September 8, 2013 in Features

If the roof needs cleaning, might be best to consider a pro

Gene Austin McClatchy-Tribune
 
Quick tip

I’ve heard from a couple of sources, including reader John Robertson, that a device called ThermaCELL is a first-rate mosquito repellent for areas like a deck, patio or camp site. ThermaCELL works by heating a small pad containing a chemical repellent, and is available in a couple of forms, including a lantern and what ThermaCEL calls an appliance, which is shaped something like a television remote control. Prices start at about $27. I haven’t tried the ThermaCell, but it does seem to have staunch advocates. The ThermaCELL Internet site (www.thermacell.com), answers many questions and also gives buying information. ThermaCELLs are also sold at some sporting-goods stores.

Q. One side of my asphalt-shingled roof, which is shaded by a large maple tree, has small growths on it that look like the lichens that grow on trees. It also has black stains in other parts of the roof. How can I clean this stuff off and what is it?

A. The growths that look like lichens probably are lichens, which can grow on asphalt shingles as well as trees. The black stains are a fungus. Shingle stains like these are very common, especially in areas of high humidity and on roofs shaded by trees.

Unfortunately, cleaning a roof isn’t easy and it is usually not a good do-it-yourself project, mainly because roof work is dangerous, especially on wet, slippery surfaces. The only way for a do-it-yourselfer to work on a roof with reasonable safety is to wear an approved safety harness, which can cost $50 or more, and attach the harness to an appropriate restraining system (not a length of clothesline looped around a tree).

Safety equipment for roof cleaning should also include safety glasses, gloves, long sleeves and long trousers. Ladders must also be set up and used according to safety rules.

Many mixtures for roof cleaning are available at home centers and on the Internet, but care should be used in selecting one.

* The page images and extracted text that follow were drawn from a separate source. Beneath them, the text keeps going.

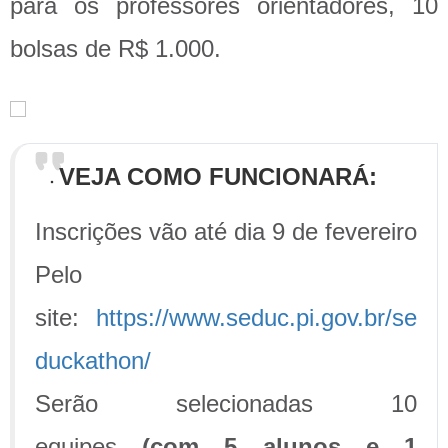
para os professores orientadores, 10
bolsas de R$ 1.000.
VEJA COMO FUNCIONARÁ:
Inscrições vão até dia 9 de fevereiro
Pelo
site:
https://www.seduc.pi.gov.br/se
duckathon/
Serão selecionadas 10
equipes
(com 5 alunos e 1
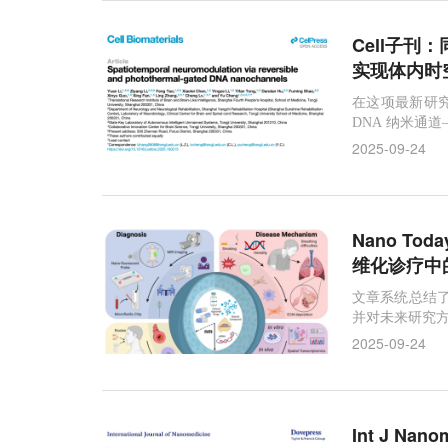
Cell子刊
实现体内时
在这项最新研
DNA 纳米通
2025-09-24
Nano T
维化诊疗中
文章系统总结了
并对未来研究
2025-09-24
Int J 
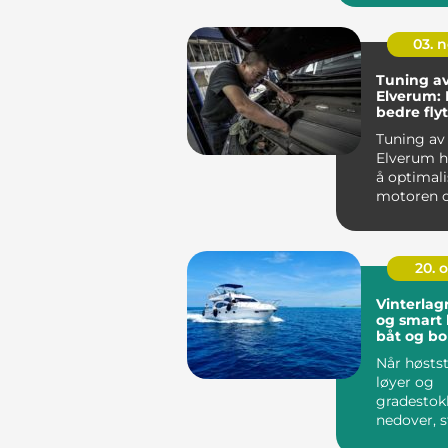
penger. ...
03. 
Tuning av 
Elverum: 
bedre fly
kjøring
Tuning av b
Elverum h
å optimali
motoren 
drivverket
kraft, jevne
20. 
Vinterlag
og smart 
båt og bo
Når høsts
løyer og
gradestok
nedover, s
viktigste se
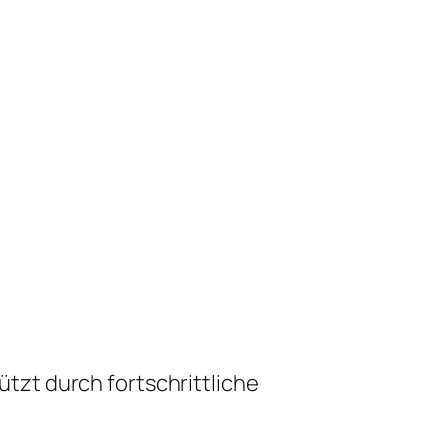
zt durch fortschrittliche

Some cleaners contain bleach, either chlorine or oxygen bleach, and some experts say bleach should be left on asphalt shingles no more than five minutes or it will damage the shingles. Other cleaners contain sodium hydroxide, which is the chemical name for lye or caustic soda, a powerful chemical that can be hazardous if not used properly. Many roof cleaners can also damage plants unless the plants are thoroughly soaked before and after use.

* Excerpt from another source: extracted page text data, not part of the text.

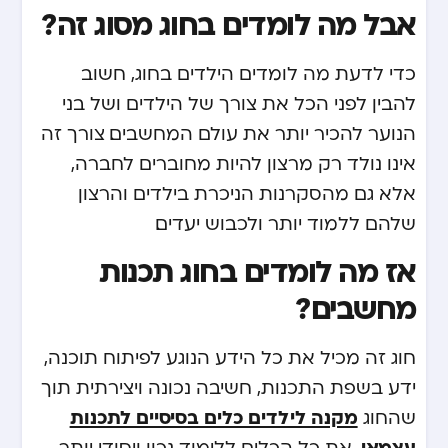
אבל מה לומדים בחוג מסוג זה?
כדי לדעת מה לומדים הילדים בחוג, חשוב
להבין לפני הכל את צורך של הילדים ושל בני
הנוער להכיר יותר את עולם המחשבים. צורך זה
אינו נולד רק מרצון להיות מחוברים לחברה,
אלא גם מהסקרנות הניכרת בילדים והרצון
שלהם ללמוד יותר ולכבוש יעדים.
אז מה לומדים בחוג תכנות
מחשבים?
חוג זה מכיל את כל הידע הנוגע לפיתוח תוכנה,
ידע בשפת התכנות, חשיבה נכונה ויצירתית תוך
מקנה לילדים כלים בסיסיים לתכנות
שהחוג
עצמאי
, את כל הכלים ללימוד נכון ויסודי יותר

For all these reasons, it pays to hire professionals to clean roofs, but it is sometimes difficult to find a pro that uses safe cleaning methods. Many roofers won’t clean roofs, and some who do want to use pressure washing, which can damage the shingles if the water pressure is too great. Garden-type sprayers are usually used to apply cleaners, and most experts recommend rinsing with a hose equipped with a nozzle that delivers a forceful stream of water. If you are successful in finding a roof-cleaner pro in your area, find out what method of cleaning is used and make sure it is safe for your roof and plants before signing a contract. The roof cleaner should also have liability insurance and worker’s compensation for employees.

Q. A chunk broke off the side of my concrete driveway, and I tried to patch it with a good quality patching cement. The patch looked fine for a while, but broke off at the same point where the original had broken. How can I make the patch stick?

A. The best bet is to use a concrete bonder to help hold the patch in place. Bonders are liquids that are usually applied to the broken area with a paint brush but can also be mixed with the patching mixture. Bonders can be bought in containers of various sizes at most home centers, hardware stores, or on the Internet. Elmer’s and Sakrete are two well-known brands.

An alternative method is to drive several concrete nails part way into the broken surface, letting the nails protrude an inch or more. The nails grip the patch and help hold it in place. Concrete nails are very thick, strong nails that won’t bend if driven properly. It doesn’t matter if a few nails get bent, as long as they protrude enough to help grip the patch.